_Exercise description_
Return the entries below word for word. No picture belongs in the copy.

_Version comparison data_
=== Begin Enclosure ===

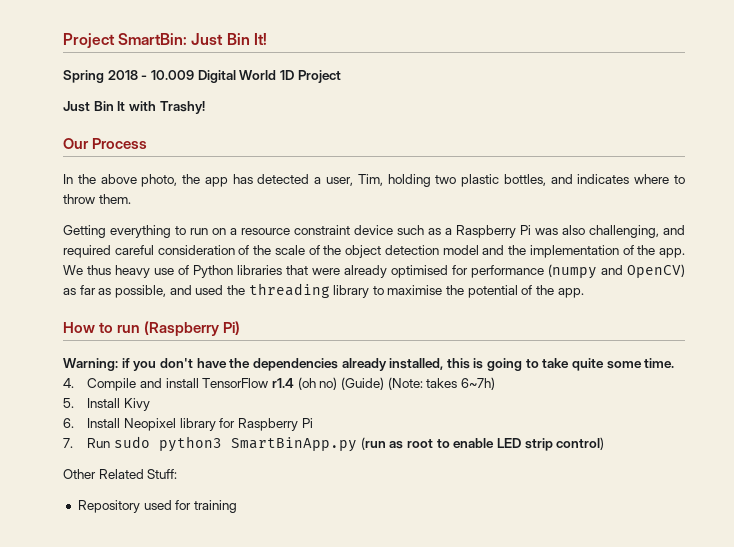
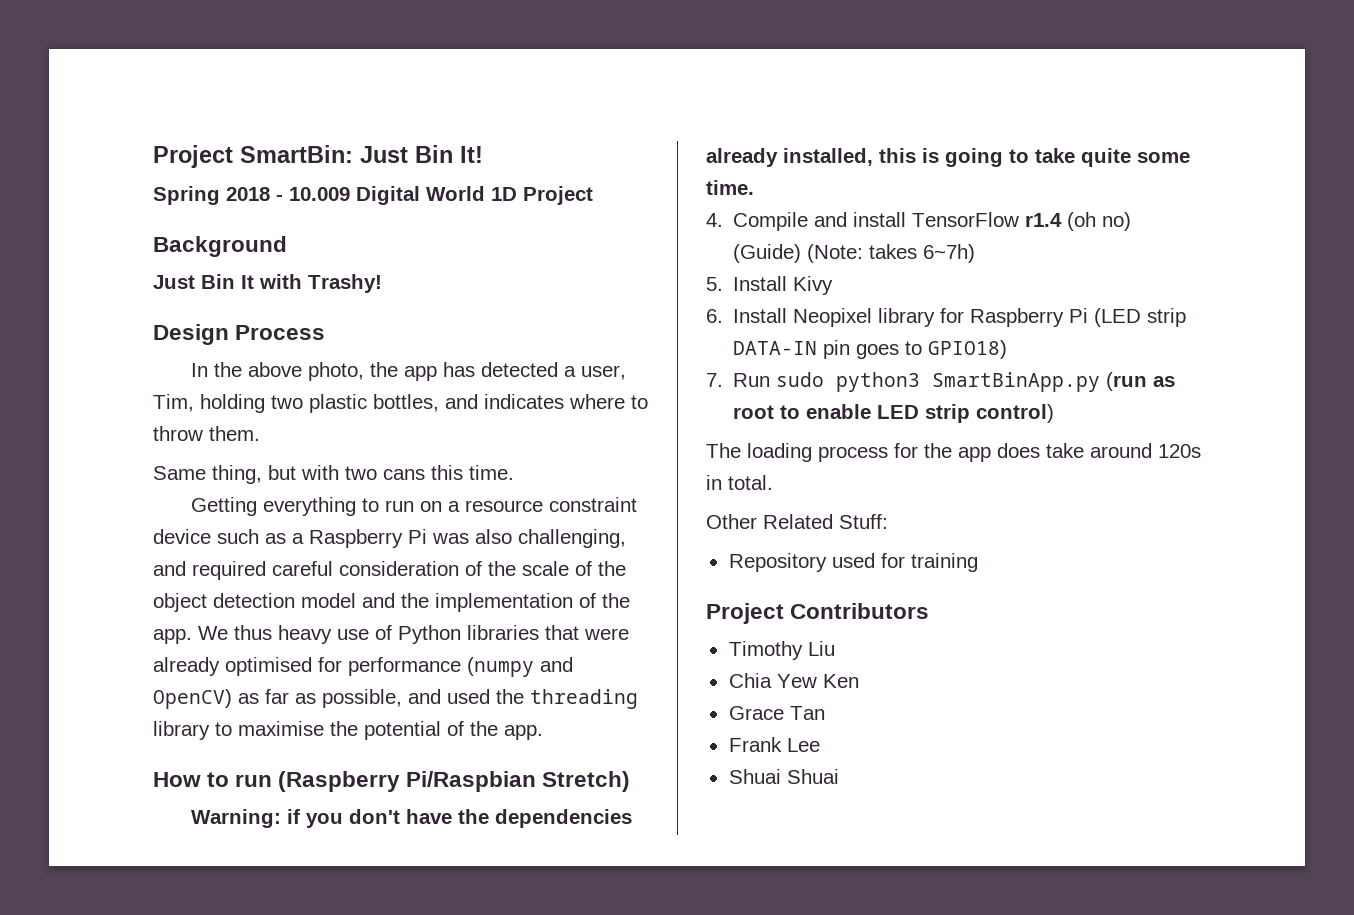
(341, 76) none -> [153,236,287,257] // Background
[63,138,89,149] Our -> [153,324,229,345] Design
(131, 199) none -> [153,465,514,484] // Same thing, but with two cans this time.
[223,321,241,335] Pi) -> [406,771,631,792] Pi/Raspbian Stretch)
(313, 423) none -> [1094,308,1187,327] [733,340,1008,359] (LED strip DATA-IN pin goes to GPIO18)
(605, 443) none -> [706,443,1201,462] [706,475,773,490] // The loading process for the app does take around 120s in total.
(237, 506) none -> [706,603,930,624] [728,641,835,660] [728,673,859,688] [728,706,825,720] [728,737,820,752] [728,769,839,784] // Project Contributors // Timothy Liu // Chia Yew Ken // Grace Tan // Frank Lee // Shuai Shuai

=== End Enclosure ===

_Task answer_
(341, 76) none -> [153,236,287,257] // Background
[63,138,89,149] Our -> [153,324,229,345] Design
(131, 199) none -> [153,465,514,484] // Same thing, but with two cans this time.
[223,321,241,335] Pi) -> [406,771,631,792] Pi/Raspbian Stretch)
(313, 423) none -> [1094,308,1187,327] [733,340,1008,359] (LED strip DATA-IN pin goes to GPIO18)
(605, 443) none -> [706,443,1201,462] [706,475,773,490] // The loading process for the app does take around 120s in total.
(237, 506) none -> [706,603,930,624] [728,641,835,660] [728,673,859,688] [728,706,825,720] [728,737,820,752] [728,769,839,784] // Project Contributors // Timothy Liu // Chia Yew Ken // Grace Tan // Frank Lee // Shuai Shuai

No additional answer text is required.